Could you reproduce all of the records below word for word, leaving the pictures out of your answer?

☆ ☆ ☆ ☆ ☆ ☆ ☆

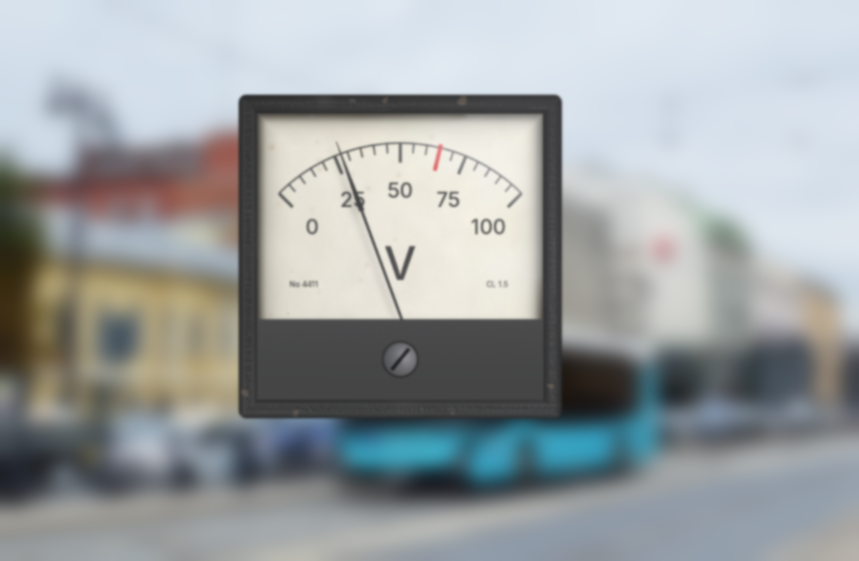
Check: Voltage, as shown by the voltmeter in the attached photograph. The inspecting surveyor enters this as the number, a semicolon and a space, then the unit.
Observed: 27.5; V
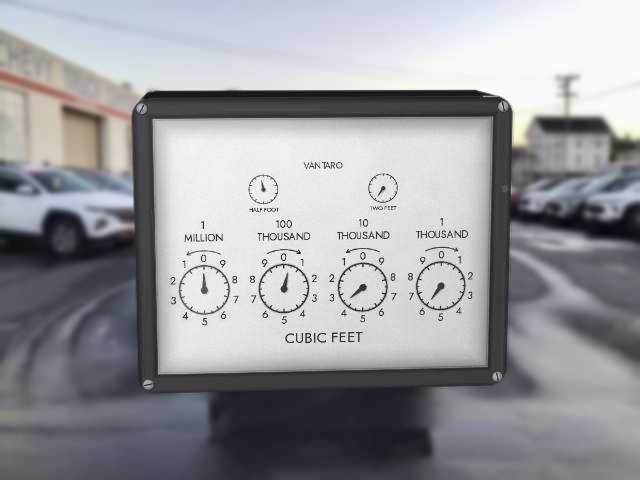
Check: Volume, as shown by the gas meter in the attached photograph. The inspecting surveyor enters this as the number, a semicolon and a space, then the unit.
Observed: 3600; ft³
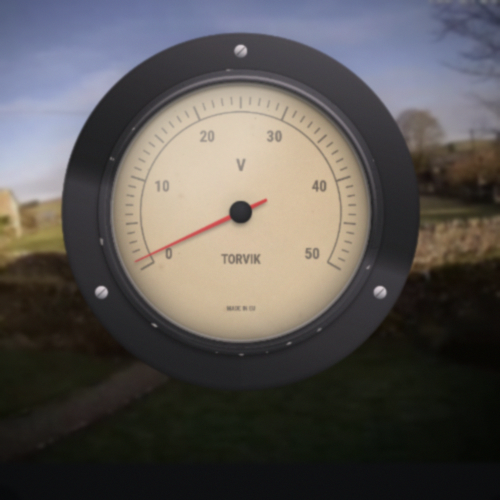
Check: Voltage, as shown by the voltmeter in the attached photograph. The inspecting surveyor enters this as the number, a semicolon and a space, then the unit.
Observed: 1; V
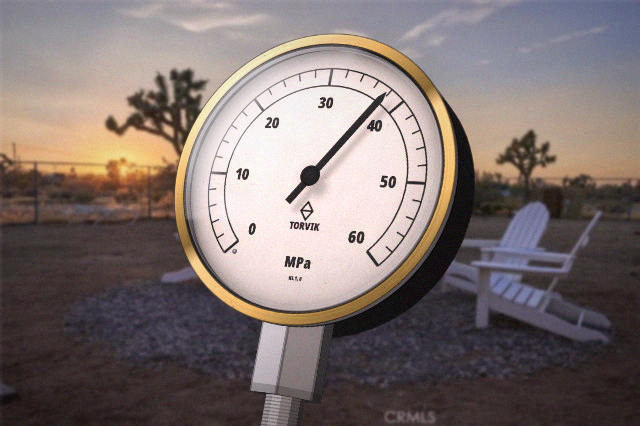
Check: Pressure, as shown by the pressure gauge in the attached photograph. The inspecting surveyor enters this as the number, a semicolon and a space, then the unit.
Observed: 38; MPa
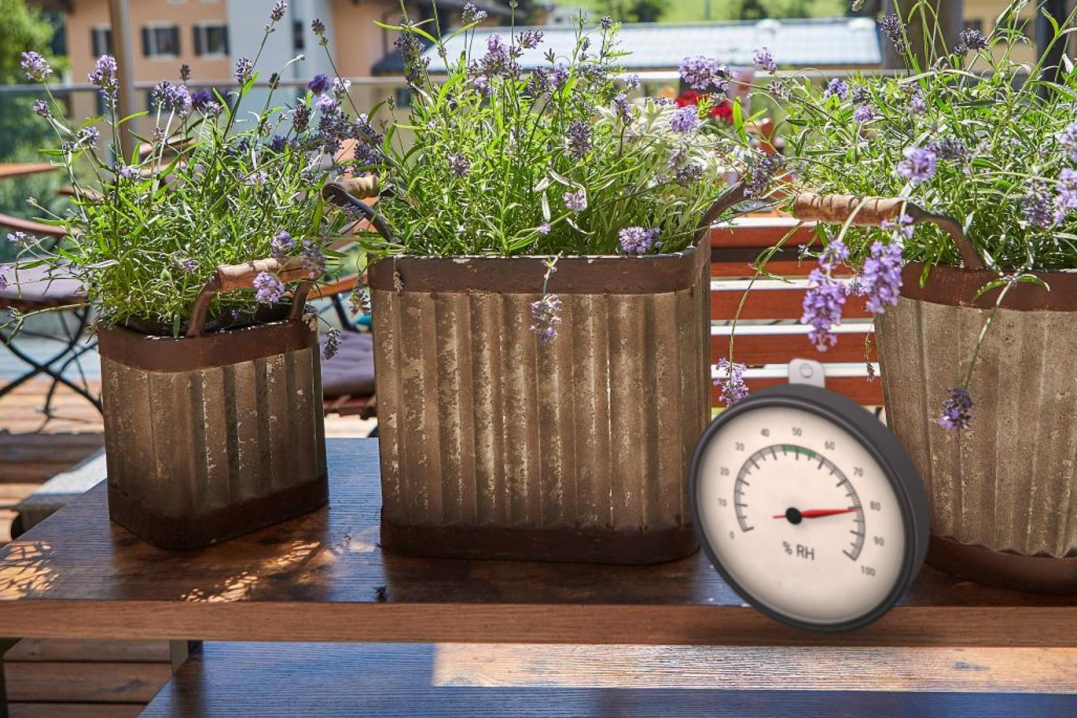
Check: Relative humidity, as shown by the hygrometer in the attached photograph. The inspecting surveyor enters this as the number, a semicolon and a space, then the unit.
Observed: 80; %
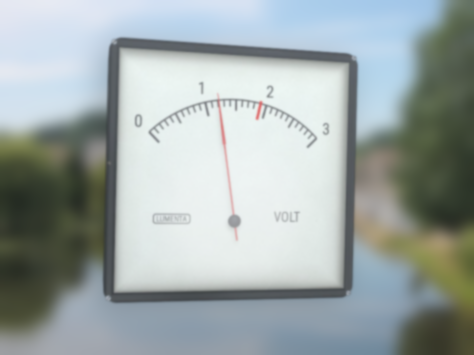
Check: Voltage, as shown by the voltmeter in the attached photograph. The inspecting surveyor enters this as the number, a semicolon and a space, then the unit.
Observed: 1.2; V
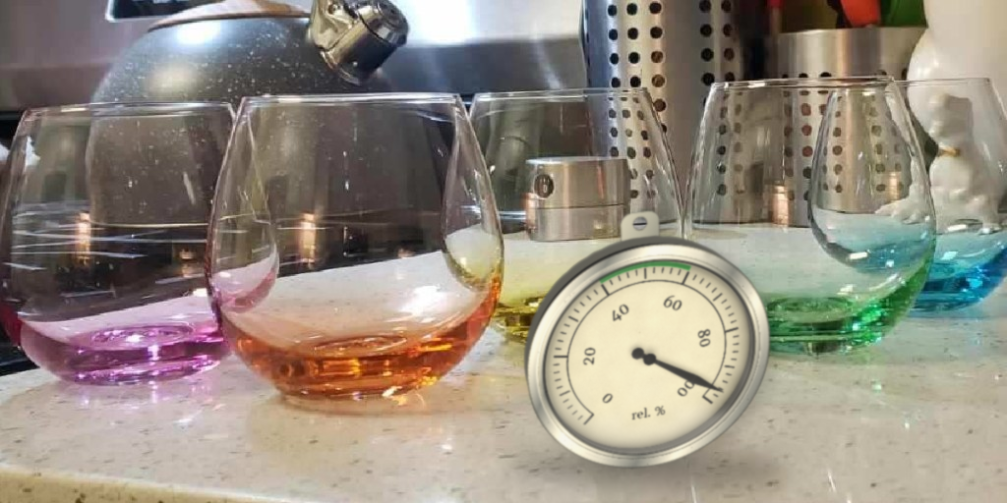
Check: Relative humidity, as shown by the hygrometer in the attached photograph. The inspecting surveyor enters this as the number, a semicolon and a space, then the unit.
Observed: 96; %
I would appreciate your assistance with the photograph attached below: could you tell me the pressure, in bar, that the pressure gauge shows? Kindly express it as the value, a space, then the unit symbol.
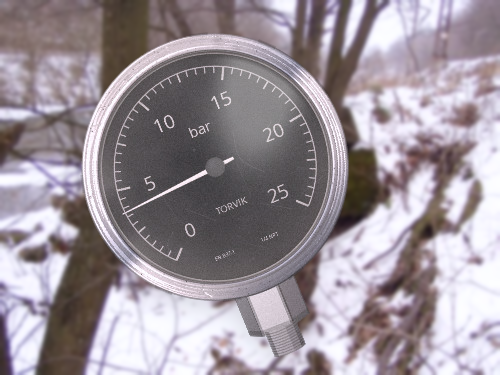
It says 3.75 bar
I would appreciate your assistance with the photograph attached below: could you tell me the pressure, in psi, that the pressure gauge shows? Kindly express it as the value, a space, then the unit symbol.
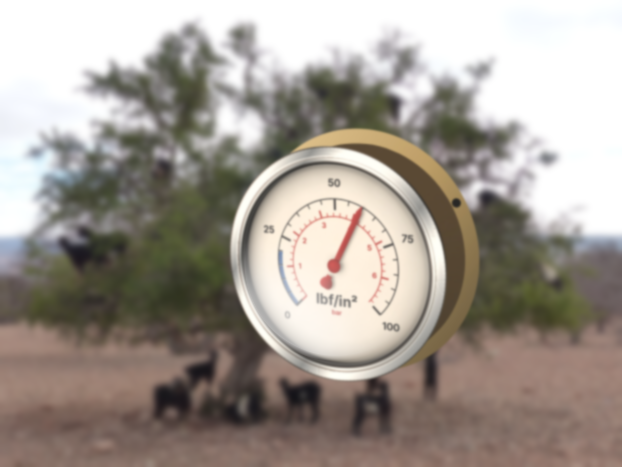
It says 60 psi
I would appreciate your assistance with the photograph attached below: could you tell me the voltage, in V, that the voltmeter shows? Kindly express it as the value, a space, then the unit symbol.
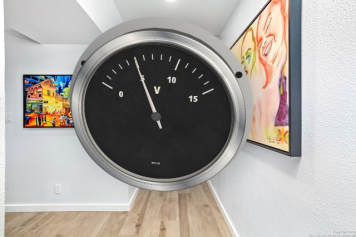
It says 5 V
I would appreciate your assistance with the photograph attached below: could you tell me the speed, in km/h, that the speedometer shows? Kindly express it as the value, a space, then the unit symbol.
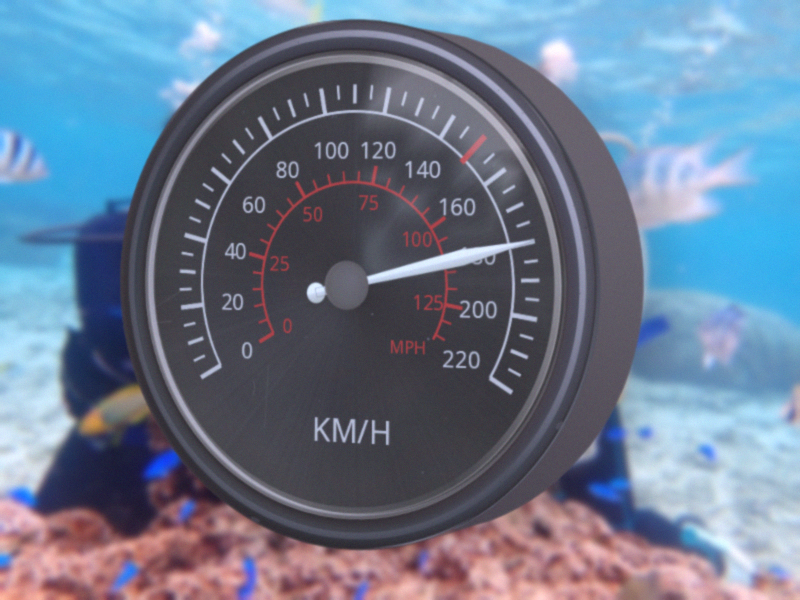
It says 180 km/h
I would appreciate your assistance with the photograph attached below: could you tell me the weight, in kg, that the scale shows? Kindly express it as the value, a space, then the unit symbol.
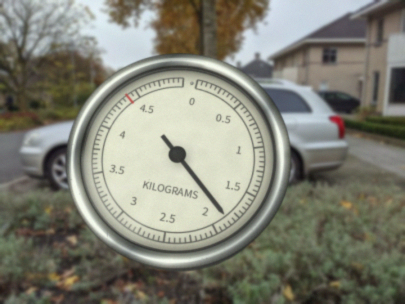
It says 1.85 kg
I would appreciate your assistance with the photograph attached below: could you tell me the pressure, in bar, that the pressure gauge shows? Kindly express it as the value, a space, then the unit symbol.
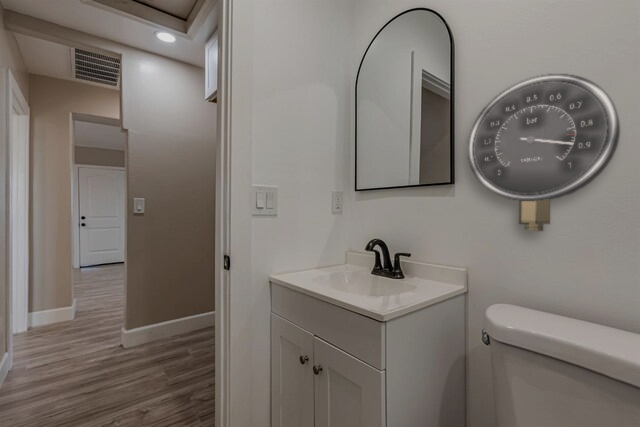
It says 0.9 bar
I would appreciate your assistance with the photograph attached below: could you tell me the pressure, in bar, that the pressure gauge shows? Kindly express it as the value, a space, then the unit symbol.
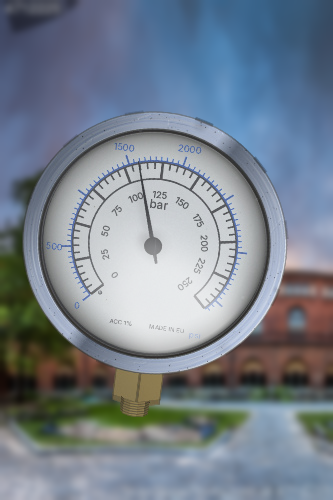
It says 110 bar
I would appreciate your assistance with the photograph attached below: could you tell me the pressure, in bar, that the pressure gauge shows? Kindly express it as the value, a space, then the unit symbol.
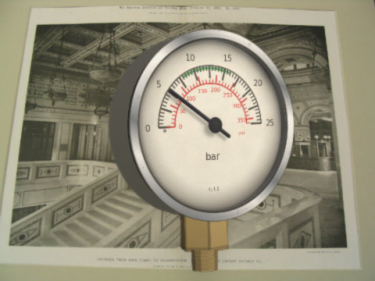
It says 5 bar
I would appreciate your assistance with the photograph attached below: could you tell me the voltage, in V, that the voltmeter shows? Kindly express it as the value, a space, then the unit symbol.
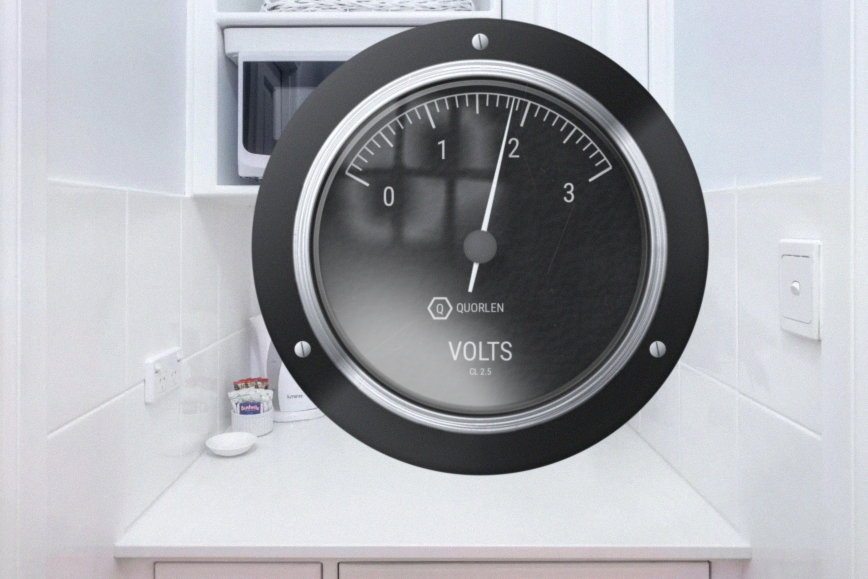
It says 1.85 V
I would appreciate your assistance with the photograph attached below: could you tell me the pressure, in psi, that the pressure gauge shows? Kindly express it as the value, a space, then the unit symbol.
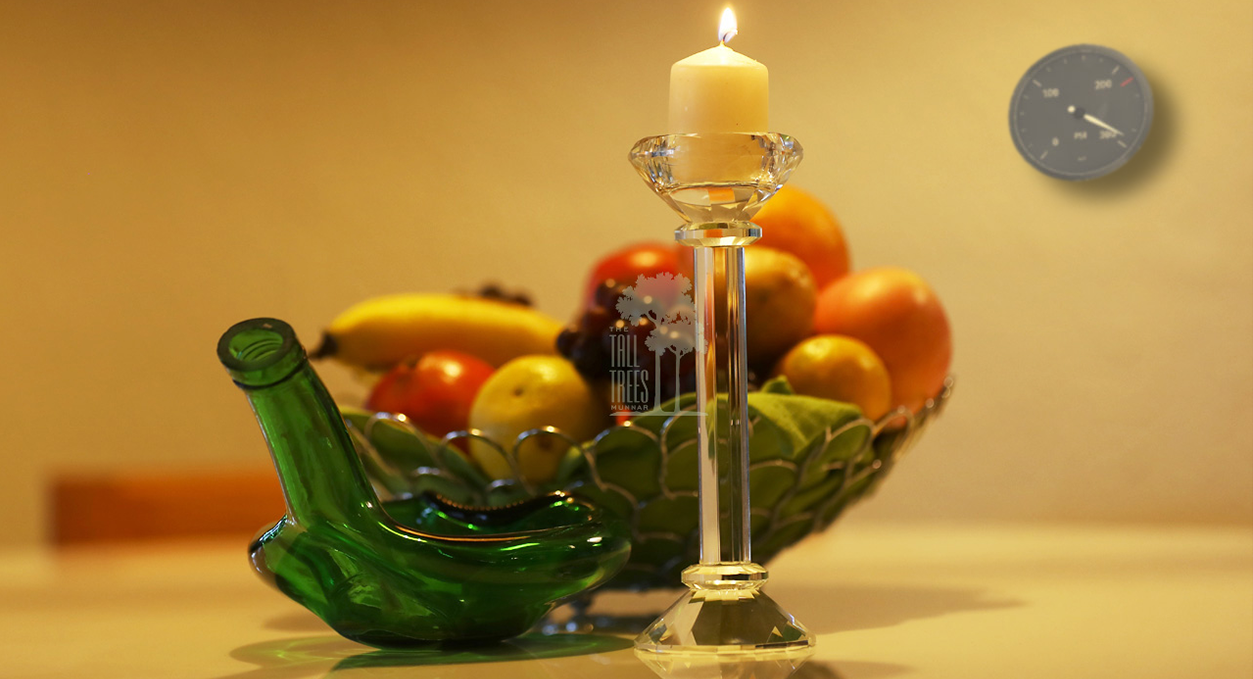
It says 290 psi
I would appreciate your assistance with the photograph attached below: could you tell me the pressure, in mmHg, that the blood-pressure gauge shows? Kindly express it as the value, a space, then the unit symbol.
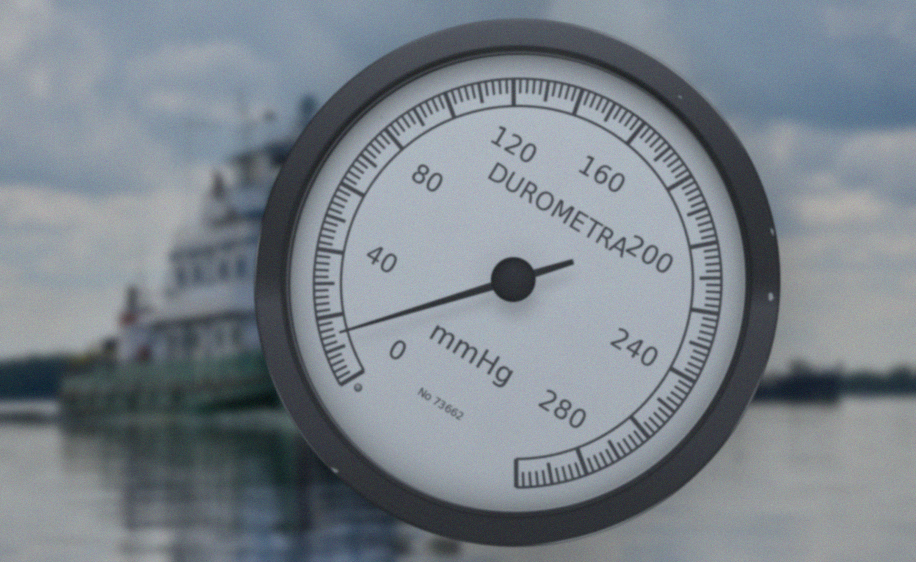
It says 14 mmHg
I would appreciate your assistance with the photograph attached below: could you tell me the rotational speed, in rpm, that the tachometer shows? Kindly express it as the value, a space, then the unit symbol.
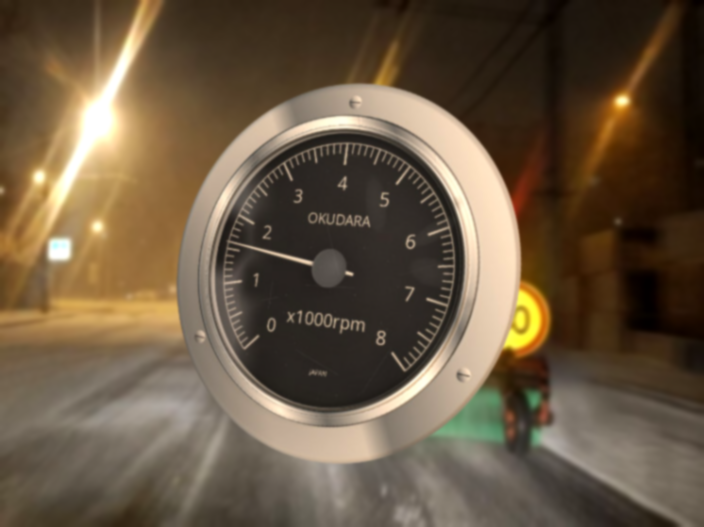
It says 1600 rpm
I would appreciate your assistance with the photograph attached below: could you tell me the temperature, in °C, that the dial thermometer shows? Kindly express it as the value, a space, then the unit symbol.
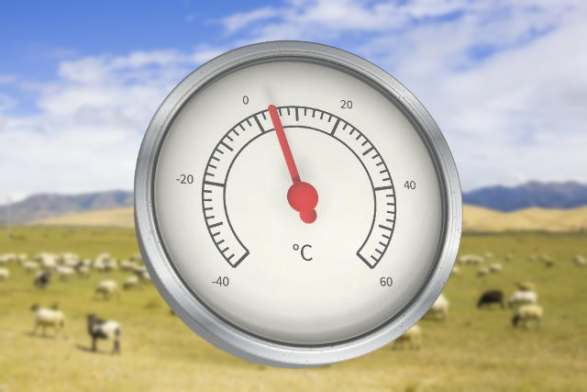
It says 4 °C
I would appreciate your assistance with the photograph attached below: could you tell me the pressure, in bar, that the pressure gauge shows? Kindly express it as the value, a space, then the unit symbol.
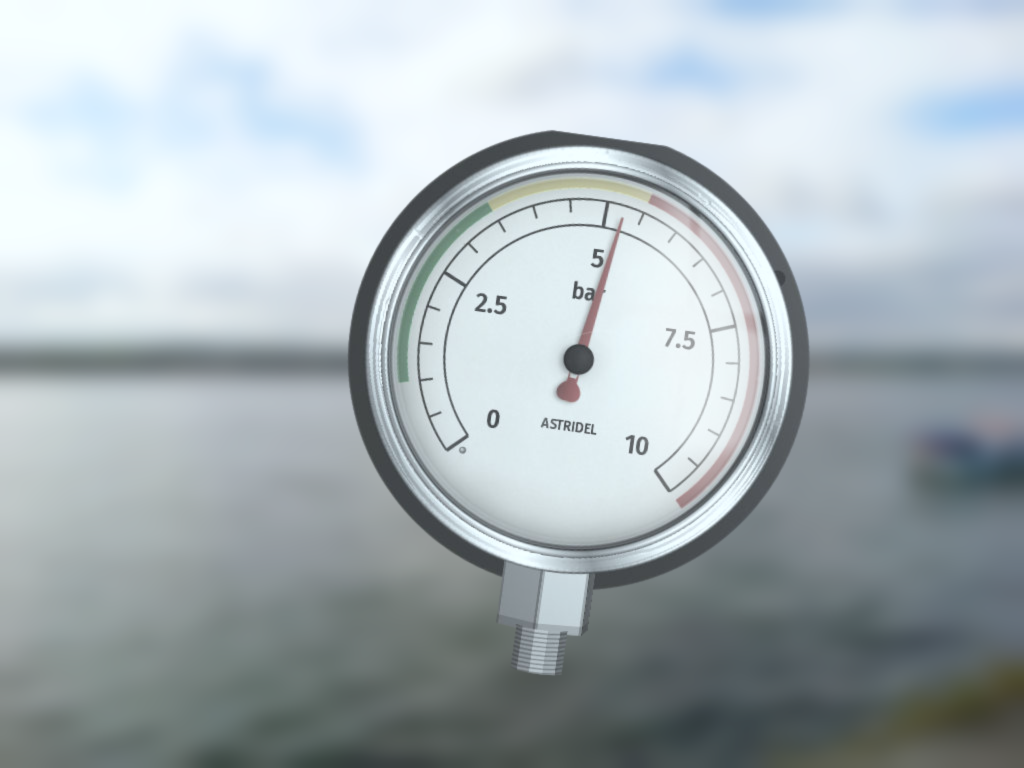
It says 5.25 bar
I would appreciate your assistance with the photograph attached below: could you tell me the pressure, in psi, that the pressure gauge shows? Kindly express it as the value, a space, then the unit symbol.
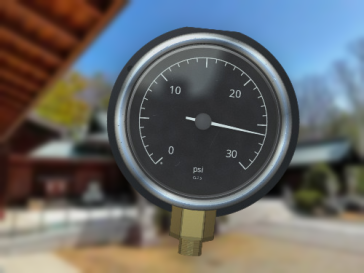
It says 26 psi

☆ ☆ ☆ ☆ ☆ ☆ ☆

RESPONSE TO THE EXERCISE:
Check: Voltage, as shown by the voltmeter in the attached photograph. The inspecting surveyor enters this as the number, a semicolon and a space, then the unit.
Observed: 27.5; V
Check: Volume, as shown by the gas meter in the attached photograph. The inspecting surveyor enters this as the number, a semicolon and a space, then the unit.
Observed: 3600; ft³
Check: Voltage, as shown by the voltmeter in the attached photograph. The inspecting surveyor enters this as the number, a semicolon and a space, then the unit.
Observed: 1; V
Check: Pressure, as shown by the pressure gauge in the attached photograph. The inspecting surveyor enters this as the number, a semicolon and a space, then the unit.
Observed: 38; MPa
Check: Relative humidity, as shown by the hygrometer in the attached photograph. The inspecting surveyor enters this as the number, a semicolon and a space, then the unit.
Observed: 80; %
Check: Voltage, as shown by the voltmeter in the attached photograph. The inspecting surveyor enters this as the number, a semicolon and a space, then the unit.
Observed: 1.2; V
Check: Relative humidity, as shown by the hygrometer in the attached photograph. The inspecting surveyor enters this as the number, a semicolon and a space, then the unit.
Observed: 96; %
I would appreciate your assistance with the photograph attached below: could you tell me the pressure, in bar, that the pressure gauge shows? Kindly express it as the value, a space, then the unit symbol.
It says 3.75 bar
I would appreciate your assistance with the photograph attached below: could you tell me the pressure, in psi, that the pressure gauge shows? Kindly express it as the value, a space, then the unit symbol.
It says 60 psi
I would appreciate your assistance with the photograph attached below: could you tell me the voltage, in V, that the voltmeter shows? Kindly express it as the value, a space, then the unit symbol.
It says 5 V
I would appreciate your assistance with the photograph attached below: could you tell me the speed, in km/h, that the speedometer shows? Kindly express it as the value, a space, then the unit symbol.
It says 180 km/h
I would appreciate your assistance with the photograph attached below: could you tell me the weight, in kg, that the scale shows? Kindly express it as the value, a space, then the unit symbol.
It says 1.85 kg
I would appreciate your assistance with the photograph attached below: could you tell me the pressure, in bar, that the pressure gauge shows? Kindly express it as the value, a space, then the unit symbol.
It says 0.9 bar
I would appreciate your assistance with the photograph attached below: could you tell me the pressure, in bar, that the pressure gauge shows? Kindly express it as the value, a space, then the unit symbol.
It says 110 bar
I would appreciate your assistance with the photograph attached below: could you tell me the pressure, in bar, that the pressure gauge shows? Kindly express it as the value, a space, then the unit symbol.
It says 5 bar
I would appreciate your assistance with the photograph attached below: could you tell me the voltage, in V, that the voltmeter shows? Kindly express it as the value, a space, then the unit symbol.
It says 1.85 V
I would appreciate your assistance with the photograph attached below: could you tell me the pressure, in psi, that the pressure gauge shows? Kindly express it as the value, a space, then the unit symbol.
It says 290 psi
I would appreciate your assistance with the photograph attached below: could you tell me the pressure, in mmHg, that the blood-pressure gauge shows? Kindly express it as the value, a space, then the unit symbol.
It says 14 mmHg
I would appreciate your assistance with the photograph attached below: could you tell me the rotational speed, in rpm, that the tachometer shows? Kindly express it as the value, a space, then the unit symbol.
It says 1600 rpm
I would appreciate your assistance with the photograph attached below: could you tell me the temperature, in °C, that the dial thermometer shows? Kindly express it as the value, a space, then the unit symbol.
It says 4 °C
I would appreciate your assistance with the photograph attached below: could you tell me the pressure, in bar, that the pressure gauge shows? Kindly express it as the value, a space, then the unit symbol.
It says 5.25 bar
I would appreciate your assistance with the photograph attached below: could you tell me the pressure, in psi, that the pressure gauge shows? Kindly express it as the value, a space, then the unit symbol.
It says 26 psi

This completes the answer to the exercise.